Background: Crowdsourcing is the practice of obtaining services from a large group of people, typically an online community. Validated methods of evaluating surgical video are time-intensive, expensive, and involve participation of multiple expert surgeons. We sought to obtain valid performance scores of urologic trainees and faculty on a dry-laboratory robotic surgery task module by using crowdsourcing through a web-based grading tool called Crowd Sourced Assessment of Technical Skill (CSATS).
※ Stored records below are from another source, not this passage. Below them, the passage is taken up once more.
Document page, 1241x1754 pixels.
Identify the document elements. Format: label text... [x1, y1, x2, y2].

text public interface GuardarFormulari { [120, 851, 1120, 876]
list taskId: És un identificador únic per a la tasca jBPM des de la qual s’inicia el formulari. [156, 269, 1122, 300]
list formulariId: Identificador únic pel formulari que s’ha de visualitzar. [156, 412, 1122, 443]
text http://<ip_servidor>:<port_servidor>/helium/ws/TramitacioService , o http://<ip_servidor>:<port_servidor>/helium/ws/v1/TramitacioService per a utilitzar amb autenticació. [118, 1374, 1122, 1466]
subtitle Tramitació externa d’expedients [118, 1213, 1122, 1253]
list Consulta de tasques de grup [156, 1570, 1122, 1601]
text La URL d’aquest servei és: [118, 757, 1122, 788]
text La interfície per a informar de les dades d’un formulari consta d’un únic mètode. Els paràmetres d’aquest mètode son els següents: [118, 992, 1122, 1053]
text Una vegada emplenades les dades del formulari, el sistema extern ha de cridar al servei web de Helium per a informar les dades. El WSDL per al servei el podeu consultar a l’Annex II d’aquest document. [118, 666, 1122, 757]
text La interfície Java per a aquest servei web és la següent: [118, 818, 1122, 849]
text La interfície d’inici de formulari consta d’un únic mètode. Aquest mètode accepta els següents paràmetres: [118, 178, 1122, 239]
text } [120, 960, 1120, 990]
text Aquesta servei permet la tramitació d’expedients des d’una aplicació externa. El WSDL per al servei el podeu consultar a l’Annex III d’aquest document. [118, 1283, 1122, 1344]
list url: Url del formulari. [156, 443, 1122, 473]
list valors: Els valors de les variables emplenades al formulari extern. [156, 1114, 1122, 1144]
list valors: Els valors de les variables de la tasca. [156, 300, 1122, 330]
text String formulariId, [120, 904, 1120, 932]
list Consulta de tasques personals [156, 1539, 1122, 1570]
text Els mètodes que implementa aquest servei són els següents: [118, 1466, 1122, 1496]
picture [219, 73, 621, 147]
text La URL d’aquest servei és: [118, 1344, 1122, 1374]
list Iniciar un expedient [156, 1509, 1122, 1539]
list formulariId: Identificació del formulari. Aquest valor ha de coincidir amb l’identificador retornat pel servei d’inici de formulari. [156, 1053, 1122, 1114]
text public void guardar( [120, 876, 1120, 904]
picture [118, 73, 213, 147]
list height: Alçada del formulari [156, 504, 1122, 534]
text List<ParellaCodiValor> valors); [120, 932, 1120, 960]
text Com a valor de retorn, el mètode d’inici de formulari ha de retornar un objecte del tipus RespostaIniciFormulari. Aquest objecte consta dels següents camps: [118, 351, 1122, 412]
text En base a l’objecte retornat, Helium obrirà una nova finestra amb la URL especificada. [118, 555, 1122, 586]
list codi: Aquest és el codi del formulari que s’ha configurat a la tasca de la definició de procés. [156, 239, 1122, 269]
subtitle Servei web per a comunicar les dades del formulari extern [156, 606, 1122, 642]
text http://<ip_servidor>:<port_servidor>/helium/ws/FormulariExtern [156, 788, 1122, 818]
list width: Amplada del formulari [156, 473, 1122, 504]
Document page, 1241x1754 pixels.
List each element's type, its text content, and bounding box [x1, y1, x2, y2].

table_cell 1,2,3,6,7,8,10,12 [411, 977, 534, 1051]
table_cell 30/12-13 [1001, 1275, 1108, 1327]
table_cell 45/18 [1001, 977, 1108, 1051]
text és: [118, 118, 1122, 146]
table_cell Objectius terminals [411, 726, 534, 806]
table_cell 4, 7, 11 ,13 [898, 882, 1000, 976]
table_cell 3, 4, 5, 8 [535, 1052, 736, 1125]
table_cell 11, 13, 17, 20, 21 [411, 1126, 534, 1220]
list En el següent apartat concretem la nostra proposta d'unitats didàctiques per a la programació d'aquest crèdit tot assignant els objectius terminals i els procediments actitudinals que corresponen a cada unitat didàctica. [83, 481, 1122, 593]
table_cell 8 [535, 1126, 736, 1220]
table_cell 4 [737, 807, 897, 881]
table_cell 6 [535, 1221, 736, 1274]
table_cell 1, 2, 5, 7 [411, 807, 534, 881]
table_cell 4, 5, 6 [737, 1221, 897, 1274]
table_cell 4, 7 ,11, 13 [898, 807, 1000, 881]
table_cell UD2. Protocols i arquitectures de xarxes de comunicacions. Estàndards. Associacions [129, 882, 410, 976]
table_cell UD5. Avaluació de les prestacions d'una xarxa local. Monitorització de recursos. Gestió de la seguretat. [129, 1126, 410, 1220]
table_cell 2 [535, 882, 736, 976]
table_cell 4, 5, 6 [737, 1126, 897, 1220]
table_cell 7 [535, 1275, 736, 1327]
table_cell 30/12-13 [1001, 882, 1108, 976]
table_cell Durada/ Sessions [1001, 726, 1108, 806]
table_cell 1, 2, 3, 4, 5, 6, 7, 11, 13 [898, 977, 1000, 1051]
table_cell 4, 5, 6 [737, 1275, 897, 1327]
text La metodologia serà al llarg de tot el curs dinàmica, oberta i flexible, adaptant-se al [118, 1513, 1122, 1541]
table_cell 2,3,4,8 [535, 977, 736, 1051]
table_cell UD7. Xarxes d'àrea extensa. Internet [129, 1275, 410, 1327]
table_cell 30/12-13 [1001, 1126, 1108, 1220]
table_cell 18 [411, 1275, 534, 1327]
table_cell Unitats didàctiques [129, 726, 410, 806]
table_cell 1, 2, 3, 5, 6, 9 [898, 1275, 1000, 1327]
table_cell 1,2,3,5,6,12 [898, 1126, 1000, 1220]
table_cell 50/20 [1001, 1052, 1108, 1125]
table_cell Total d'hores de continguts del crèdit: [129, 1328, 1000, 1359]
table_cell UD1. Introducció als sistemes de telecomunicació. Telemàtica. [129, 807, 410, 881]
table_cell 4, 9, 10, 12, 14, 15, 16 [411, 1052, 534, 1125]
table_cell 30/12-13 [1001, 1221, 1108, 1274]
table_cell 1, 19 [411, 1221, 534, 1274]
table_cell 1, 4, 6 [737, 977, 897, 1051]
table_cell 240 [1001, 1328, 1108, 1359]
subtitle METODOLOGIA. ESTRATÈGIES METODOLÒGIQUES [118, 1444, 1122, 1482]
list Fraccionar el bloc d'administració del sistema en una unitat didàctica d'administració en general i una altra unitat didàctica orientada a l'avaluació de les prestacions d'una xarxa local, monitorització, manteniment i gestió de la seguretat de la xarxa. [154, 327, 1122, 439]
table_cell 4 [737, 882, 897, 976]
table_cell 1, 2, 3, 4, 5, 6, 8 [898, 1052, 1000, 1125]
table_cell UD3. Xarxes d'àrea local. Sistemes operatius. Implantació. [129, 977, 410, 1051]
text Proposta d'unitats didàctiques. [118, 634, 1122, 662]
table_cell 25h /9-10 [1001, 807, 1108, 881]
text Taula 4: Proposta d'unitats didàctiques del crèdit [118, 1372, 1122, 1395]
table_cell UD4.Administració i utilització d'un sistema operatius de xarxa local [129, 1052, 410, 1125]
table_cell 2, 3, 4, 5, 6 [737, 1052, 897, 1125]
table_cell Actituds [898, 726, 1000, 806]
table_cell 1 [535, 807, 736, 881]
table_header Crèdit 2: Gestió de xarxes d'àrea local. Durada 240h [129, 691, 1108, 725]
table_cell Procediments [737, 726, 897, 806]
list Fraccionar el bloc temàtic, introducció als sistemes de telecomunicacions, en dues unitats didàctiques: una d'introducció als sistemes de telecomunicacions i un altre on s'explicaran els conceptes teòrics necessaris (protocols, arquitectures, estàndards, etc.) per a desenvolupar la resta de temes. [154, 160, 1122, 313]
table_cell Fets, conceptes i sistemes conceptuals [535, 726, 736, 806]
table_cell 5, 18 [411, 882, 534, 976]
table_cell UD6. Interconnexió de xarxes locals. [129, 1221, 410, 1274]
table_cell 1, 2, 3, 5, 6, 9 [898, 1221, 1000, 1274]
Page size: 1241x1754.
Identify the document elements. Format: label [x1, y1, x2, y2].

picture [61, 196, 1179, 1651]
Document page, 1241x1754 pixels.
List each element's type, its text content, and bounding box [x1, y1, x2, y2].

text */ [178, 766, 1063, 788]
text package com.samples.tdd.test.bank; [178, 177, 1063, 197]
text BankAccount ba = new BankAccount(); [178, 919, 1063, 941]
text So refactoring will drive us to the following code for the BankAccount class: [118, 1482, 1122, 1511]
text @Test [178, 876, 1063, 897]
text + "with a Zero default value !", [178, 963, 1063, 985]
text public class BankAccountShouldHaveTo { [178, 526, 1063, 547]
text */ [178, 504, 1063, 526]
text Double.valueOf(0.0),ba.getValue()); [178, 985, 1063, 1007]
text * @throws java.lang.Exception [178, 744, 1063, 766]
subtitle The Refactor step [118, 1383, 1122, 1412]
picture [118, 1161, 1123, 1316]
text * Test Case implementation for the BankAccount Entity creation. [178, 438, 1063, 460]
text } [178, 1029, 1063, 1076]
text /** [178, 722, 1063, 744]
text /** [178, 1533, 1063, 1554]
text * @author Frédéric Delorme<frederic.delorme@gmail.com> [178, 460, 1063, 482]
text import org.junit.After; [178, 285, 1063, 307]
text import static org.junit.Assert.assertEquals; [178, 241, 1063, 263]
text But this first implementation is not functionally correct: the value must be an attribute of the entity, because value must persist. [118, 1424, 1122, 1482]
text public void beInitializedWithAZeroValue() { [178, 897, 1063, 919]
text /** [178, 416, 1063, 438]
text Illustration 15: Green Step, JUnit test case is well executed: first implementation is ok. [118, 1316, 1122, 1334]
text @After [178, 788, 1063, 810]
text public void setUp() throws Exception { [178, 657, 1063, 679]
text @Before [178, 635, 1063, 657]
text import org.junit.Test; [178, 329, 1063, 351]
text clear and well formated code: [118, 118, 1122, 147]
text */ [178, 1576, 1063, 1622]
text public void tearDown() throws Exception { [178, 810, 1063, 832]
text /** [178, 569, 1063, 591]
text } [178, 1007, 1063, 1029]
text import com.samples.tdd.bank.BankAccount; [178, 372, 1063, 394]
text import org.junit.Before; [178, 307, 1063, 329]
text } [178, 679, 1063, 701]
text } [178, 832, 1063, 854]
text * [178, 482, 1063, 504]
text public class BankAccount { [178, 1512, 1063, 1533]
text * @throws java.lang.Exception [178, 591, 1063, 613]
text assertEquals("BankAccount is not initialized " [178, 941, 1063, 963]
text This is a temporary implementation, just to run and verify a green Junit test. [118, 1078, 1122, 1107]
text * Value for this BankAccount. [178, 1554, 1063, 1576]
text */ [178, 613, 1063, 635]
Methods: IRB approval was granted to test the technical skills grading accuracy of Amazon.com Mechanical Turk™ crowd-workers compared to three expert faculty surgeon graders. The two groups assessed dry-laboratory robotic surgical suturing performances of three urology residents (PGY-2, -4, -5) and two faculty using three performance domains from the validated Global Evaluative Assessment of Robotic Skills assessment tool.
Results: After an average of 2 hours 50 minutes, each of the five videos received 50 crowd-worker assessments. The inter-rater reliability (IRR) between the surgeons and crowd was 0.91 using Cronbach's alpha statistic (confidence intervals=0.20-0.92), indicating an agreement level between the two groups of "excellent." The crowds were able to discriminate the surgical level, and both the crowds and the expert faculty surgeon graders scored one senior trainee's performance above a faculty's performance.
Conclusion: Surgery-naive crowd-workers can rapidly assess varying levels of surgical skill accurately relative to a panel of faculty raters. The crowds provided rapid feedback and were inexpensive. CSATS may be a valuable adjunct to surgical simulation training as requirements for more granular and iterative performance tracking of trainees become mandated and commonplace.